In order to gain insights into the causes behind these losses, a deeper investigation is warranted. We need to examine various factors such as cost structure, pricing strategies, production efficiency, and other relevant aspects to identify the underlying reasons behind the unprofitability of these categories.
November 2020 Shows Highest Sales, While December 2019 Emerges as the Most Profitable Month
As we analyze the profit and sales chart spanning from 2017 to 2020, notable patterns emerge. December 2019 stands out as the most profitable month, generating a revenue of $17,885. On the other hand, January 2018 recorded the highest losses during this period.
Additionally, November 2020 witnessed the highest sales, reaching an impressive total of $118,448. However, it is worth noting that approximately 20% of the days in this month resulted in no profitability.
These insights highlight the fluctuations in profitability and sales throughout the analyzed timeframe, emphasizing the importance of understanding the underlying factors driving these trends.
Standard Class Shipping: An Average Processing Time of Nearly 10 Days
As we examine the shipping preferences of our customers, we observe that 59.7% of them opt for the standard class shipping mode.
However, when we evaluate the average processing time required for orders to be shipped, we uncover a notable delay of nearly 10 days.
This extended processing time could potentially contribute to customers not returning to our business, as it exceeds their expectations and may be perceived as a hindrance to a seamless shopping experience.
To address this issue and enhance customer satisfaction, it is imperative that we focus on improving our supply chain management.
By streamlining and optimizing our processes, we can expedite order processing and reduce the overall turnaround time, ensuring a more efficient and prompt delivery experience for our valued customers.
conclusion
This data analysis reveals the following key points:
Customer Acquisition: New customer acquisition experienced consistent growth in 2017 but declined since January 2018.
A fresh business strategy, such as launching a compelling marketing campaign with enticing offers,
should be developed to reverse this trend and attract new customers.
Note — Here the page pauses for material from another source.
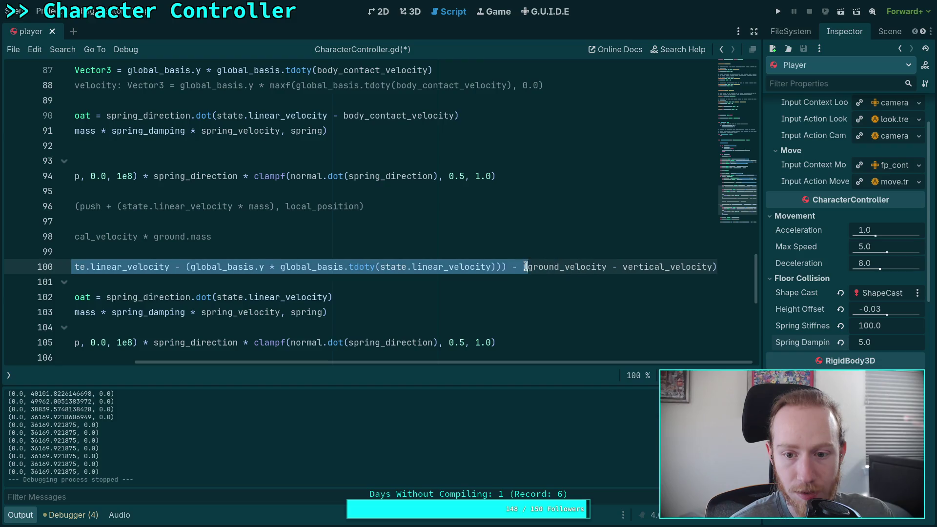
key(BackSpace)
Customer Concentration: The majority of customers are concentrated in California, indicating a strong customer base in that region.
However, the company should consider expanding its customer base in other regions to reduce risk and dependency on a single state.
Customer Retention: The retention rate has shown significant growth over four years, indicating customer satisfaction.
However, almost half of the customers have not returned for subsequent transactions, emphasizing the need to collect feedback and make improvements to reduce churn and increase customer loyalty.
Purchase Patterns: Many customers make multiple transactions, with paper and binders being frequently ordered products.
However, customers who make only one order often purchase furniture, which aligns with furniture's longer-term purpose.
Marketing and retention strategies can be tailored based on these patterns.
Customer Loyalty: Implementing a point-based system to reward existing customers with vouchers for future purchases can encourage sustained patronage and foster loyalty.
Profitability Analysis: Tables and bookcases generate substantial sales but result in losses, while copiers are the most profitable category.
Further investigation is needed to understand the factors contributing to the losses and identify opportunities for improvement.
Profit and Sales Patterns: Notable patterns emerge in profit and sales over time, highlighting the most profitable and loss-making periods.
Understanding the underlying factors driving these fluctuations is crucial for decision-making.
Shipping Preferences and Processing Time: Most customers opt for standard class shipping, but the average processing time is delayed, potentially affecting customer satisfaction.
Improving supply chain management and streamlining processes can enhance efficiency and reduce turnaround time.